Website information is added to the search index almost immediately when content is published or unpublished from SDL Tridion.

  • Content filtering: Will enable website visitors to filter search results by content types such as videos, image galleries, faculty, etc.
  • Image thumbnails: Will allow us to display thumbnails of images that appear on a page or a thumbnail of a document in the search results.
  • Tridion page keywords and descriptions: If metadata is added to a Tridion page (i.e. keyword or description), it will be added to the index and help improve search results.
  • Search suggestions and type-ahead: As the visitor types a search term into the search box, we will recommend search terms based on the content in the index.
  • Additional content types: We do not currently include NCI cancer content or podcasts in the search index.
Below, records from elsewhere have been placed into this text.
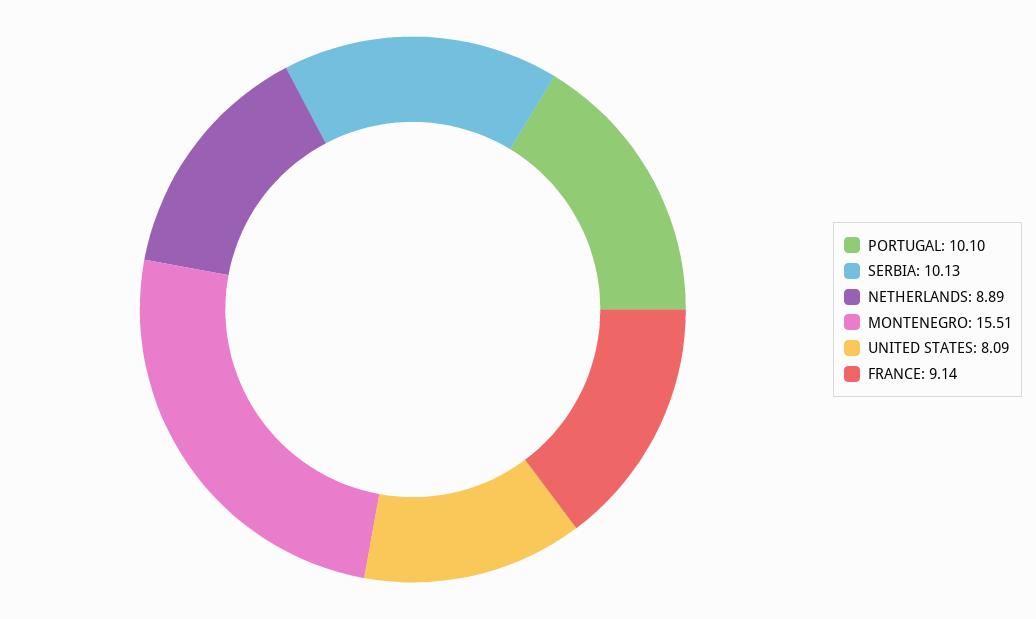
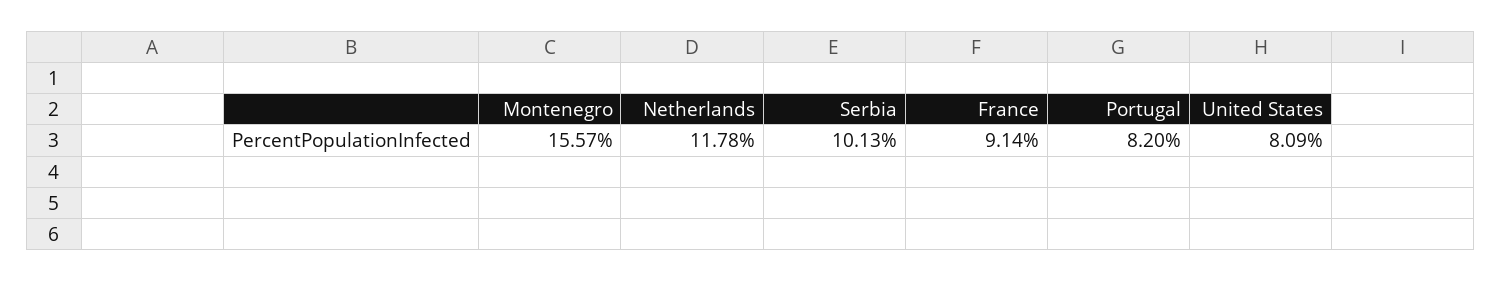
PORTUGAL: 10.1 -> 8.2
NETHERLANDS: 8.89 -> 11.78
MONTENEGRO: 15.51 -> 15.57

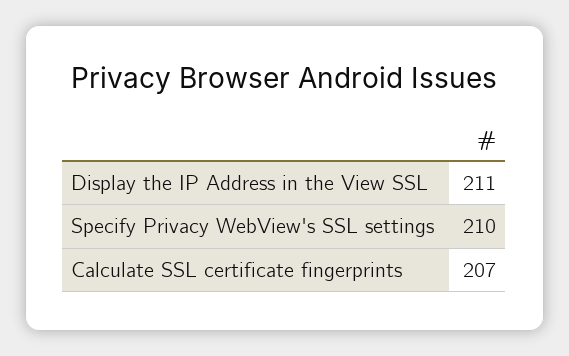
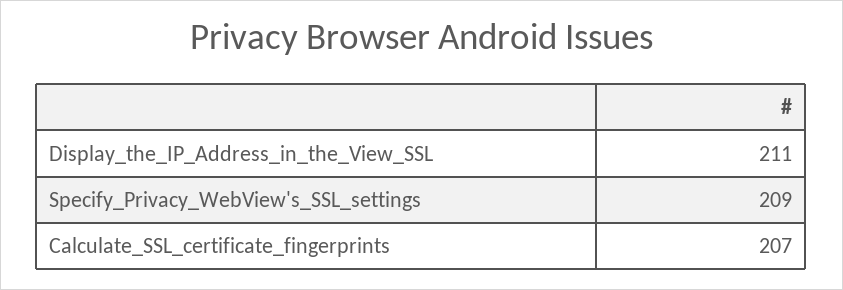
Specify Privacy WebView's SSL settings: 210 -> 209

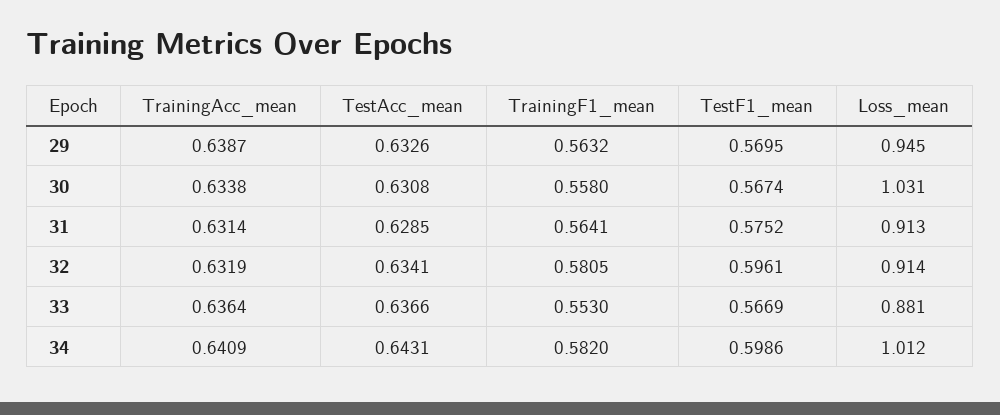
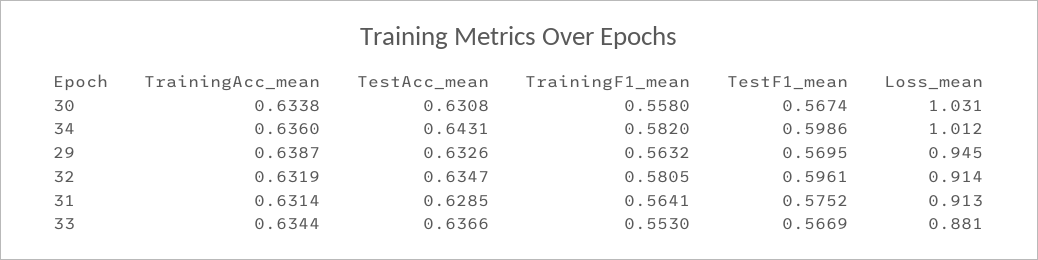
TestAcc_mean, 32: 0.6341 -> 0.6347
TrainingAcc_mean, 33: 0.6364 -> 0.6344
TrainingAcc_mean, 34: 0.6409 -> 0.636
These need to be added to the indexing process.
  • Facet support: We will offer visitors the option to further filter their results by items such as published date, modification date, security, content type, etc.
  • Other infrastructure improvements: These include better synonym support, improved indexing when navigation changes, query cooking, indexing tuning and possibly including images in the search index.

Up Next: Improved people search

The new search tool forms the foundation for a unified search approach that will include people, news, organizations and SDL Tridion-hosted content. In the coming months, the team will work on significant improvements to the people search results. We are targeting a March launch date for an enhanced people search that will enable users to filter results by fields such as international activity, research interests and patent care-focused topics.